WHAT THIS EXERCISE ASKS >>
**A.** From the article on choosing unusual names to be more Googleable, list the steps people take to be more visible online, as described in the paragraph that begins "Some people have taken measures."
**B.** Write what follows the last sentence of the article on choosing unusual names to be more Googleable.

Should you pick an unusual name for yourself — so you’ll be more Googleable?

There’s a fascinating piece in today’s Wall Street Journal about how tech-savvy parents are picking unusual names for themselves and their kids — so that they’ll be more googleable. The parents, as the story points out, are aware that search engines dominate modern epistemology: If you can’t be found on Google, you don’t exist. says that 7% of all its searches are for personal names; meanwhile, 80% of executive recruiters do an online search for applicants’ names, and 40% of people say they’ve used search engines to hunt down long-lost acquaintances. Women who acquire a super-common last name when they marry find that they vanish from the googleosphere.

So, as the Journal reports:

In the age of Google, being special increasingly requires standing out from the crowd online. Many people aspire for themselves — or their offspring — to command prominent placement in the top few links on search engines or social networking sites’ member lookup functions. But, as more people flood the Web, that’s becoming an especially tall order for those with common names. Type “John Smith” into Google’s search engine and it estimates it has 158 million results. [snip]

Some people have taken measures to boost their visibility online, including creating listings in professional directories and paying companies to help them appear more prominently in search results. Parents-to-be routinely plug baby names into search engines to scout out the online competition. Some actors and musicians weigh the impact of less unique stage names.

The big problem with the article, though, is that it never mentions the most screamingly obvious and generally bulletproof way of ensuring you have lots of Google juice: Blogging. Today’s search engines reward people who have online presences that are well-linked-to. So the simplest way to hack Google to your advantage is to blog about something you find personally interesting, at which point other people with similar interests will begin linking to you — and the upwards cascade begins.

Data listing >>
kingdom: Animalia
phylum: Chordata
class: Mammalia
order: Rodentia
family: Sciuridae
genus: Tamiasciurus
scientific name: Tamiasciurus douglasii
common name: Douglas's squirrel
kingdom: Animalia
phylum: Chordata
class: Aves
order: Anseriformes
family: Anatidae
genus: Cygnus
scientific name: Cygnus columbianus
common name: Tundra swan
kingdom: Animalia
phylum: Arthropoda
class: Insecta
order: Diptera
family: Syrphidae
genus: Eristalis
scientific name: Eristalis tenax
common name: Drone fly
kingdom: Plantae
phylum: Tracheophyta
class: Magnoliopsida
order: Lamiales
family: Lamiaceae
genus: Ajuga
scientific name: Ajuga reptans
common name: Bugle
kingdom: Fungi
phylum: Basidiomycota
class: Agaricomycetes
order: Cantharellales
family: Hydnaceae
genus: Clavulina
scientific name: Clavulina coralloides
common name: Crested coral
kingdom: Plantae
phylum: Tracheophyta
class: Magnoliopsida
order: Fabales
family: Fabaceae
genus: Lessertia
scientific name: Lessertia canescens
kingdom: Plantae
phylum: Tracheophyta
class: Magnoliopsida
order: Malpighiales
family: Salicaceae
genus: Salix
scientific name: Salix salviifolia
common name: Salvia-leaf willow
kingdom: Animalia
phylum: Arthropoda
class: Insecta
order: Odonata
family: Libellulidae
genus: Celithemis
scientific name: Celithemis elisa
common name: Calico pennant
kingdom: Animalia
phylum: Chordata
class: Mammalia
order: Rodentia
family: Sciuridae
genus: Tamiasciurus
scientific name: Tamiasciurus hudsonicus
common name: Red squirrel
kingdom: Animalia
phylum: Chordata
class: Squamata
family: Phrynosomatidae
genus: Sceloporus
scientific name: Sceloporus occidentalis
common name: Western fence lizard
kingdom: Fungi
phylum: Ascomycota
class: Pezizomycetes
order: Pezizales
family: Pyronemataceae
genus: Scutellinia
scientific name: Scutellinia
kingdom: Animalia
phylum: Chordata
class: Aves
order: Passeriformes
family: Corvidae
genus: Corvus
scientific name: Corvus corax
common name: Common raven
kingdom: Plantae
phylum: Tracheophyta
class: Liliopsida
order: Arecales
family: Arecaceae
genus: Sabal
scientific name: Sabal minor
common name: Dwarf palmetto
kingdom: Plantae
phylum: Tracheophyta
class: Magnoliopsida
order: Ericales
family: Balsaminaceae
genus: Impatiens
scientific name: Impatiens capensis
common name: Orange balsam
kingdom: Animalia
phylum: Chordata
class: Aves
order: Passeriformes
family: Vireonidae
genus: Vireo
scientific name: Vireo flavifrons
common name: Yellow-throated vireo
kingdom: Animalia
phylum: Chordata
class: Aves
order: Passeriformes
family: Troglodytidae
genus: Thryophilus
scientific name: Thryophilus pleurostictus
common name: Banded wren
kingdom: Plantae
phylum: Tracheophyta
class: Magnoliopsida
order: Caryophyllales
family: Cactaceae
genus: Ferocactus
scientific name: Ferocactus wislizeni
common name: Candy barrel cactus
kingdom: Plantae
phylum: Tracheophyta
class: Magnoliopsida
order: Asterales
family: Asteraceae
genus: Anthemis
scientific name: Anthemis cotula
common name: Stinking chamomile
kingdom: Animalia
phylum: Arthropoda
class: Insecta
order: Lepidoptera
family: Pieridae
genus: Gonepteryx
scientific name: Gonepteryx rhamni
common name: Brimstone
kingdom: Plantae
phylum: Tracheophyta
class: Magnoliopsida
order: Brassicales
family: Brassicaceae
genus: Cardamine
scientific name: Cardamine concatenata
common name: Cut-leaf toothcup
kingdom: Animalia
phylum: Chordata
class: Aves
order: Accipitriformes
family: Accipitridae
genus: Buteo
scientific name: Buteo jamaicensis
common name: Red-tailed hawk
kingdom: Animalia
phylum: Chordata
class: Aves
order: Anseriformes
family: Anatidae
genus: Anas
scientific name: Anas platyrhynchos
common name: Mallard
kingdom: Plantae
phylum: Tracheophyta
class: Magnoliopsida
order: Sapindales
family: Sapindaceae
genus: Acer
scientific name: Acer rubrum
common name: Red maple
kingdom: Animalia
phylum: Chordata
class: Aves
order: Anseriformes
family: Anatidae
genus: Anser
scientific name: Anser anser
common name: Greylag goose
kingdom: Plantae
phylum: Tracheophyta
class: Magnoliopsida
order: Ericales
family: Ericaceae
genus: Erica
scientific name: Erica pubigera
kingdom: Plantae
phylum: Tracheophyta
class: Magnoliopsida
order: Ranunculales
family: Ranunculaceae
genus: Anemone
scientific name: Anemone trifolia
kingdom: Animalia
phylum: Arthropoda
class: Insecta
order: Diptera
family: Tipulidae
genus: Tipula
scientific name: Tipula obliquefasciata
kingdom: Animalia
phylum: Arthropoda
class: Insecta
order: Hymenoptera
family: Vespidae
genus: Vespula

TASK-BY-TASK OUTPUTS >>
**A.**
- Creating listings in professional directories
- Paying companies to help them appear more prominently in search results
- Plugging baby names into search engines to scout out the online competition (parents-to-be)
- Weighing the impact of less unique stage names (actors and musicians)

**B.**
This is precisely one of the reasons I started Collision Detection: I wanted to 0wnz0r the search string “Clive Thompson”. I was sick of the British billionaire and Rentokil CEO Lord Clive Thompson getting all the attention, and, frankly, as a freelance writer, it’s crucially important for anyone who wants to locate me — a source, an editor, old friends — to be able to do so instantly with a search engine. Before my blog, a search for “Clive Thompson” produced a blizzard of links dominated by the billionaire; I appeared only a few times in the first few pages, and those were mostly just links to old stories I’d written that didn’t have current email addresses. But after only two months of blogging, I had enough links to propel my blog onto the first page of a Google search for my name. Sometime soon afterwards I moved to the #1 spot, and these days a search for the single word “clive” — an extremely common name outside the US — produces my blog as the fifth result on the first page. Woo hoo!

Okay, I’ll stop the gratuitous boasting. But the question remains: Why didn’t the Journal piece talk about this? Possibly because the writer had unconsciously adopted the corporate/advertising view of the Internet, which is that, dammit, there’s got to be some way to throw money at this problem and automatically vault our company’s crapola product to the center of the nation’s attention, right? Corporate interests generally hate Google, because they cannot easily buy their way to prominence. Not that it stops them from trying: That’s why there’s an industry in “search engine optimization” — which the Journal duly namechecks — and, of course, splogs and spambots. But the truth is that the only way to get really good, durable google juice is to work for it. There’s no magic solution. You certainly can’t just sit around and expect the search engines to love you because you’re, like, awesome.

I particularly like the fact that whenever someone bemoans the ungoogleability of those with unduly-common names, they use the example of “John Smith.” Hey, all you John Smiths: You’re doomed! Give up! You’ll be drowned in a tsunami of hits for the historical John Smith of Pocahontas fame, right?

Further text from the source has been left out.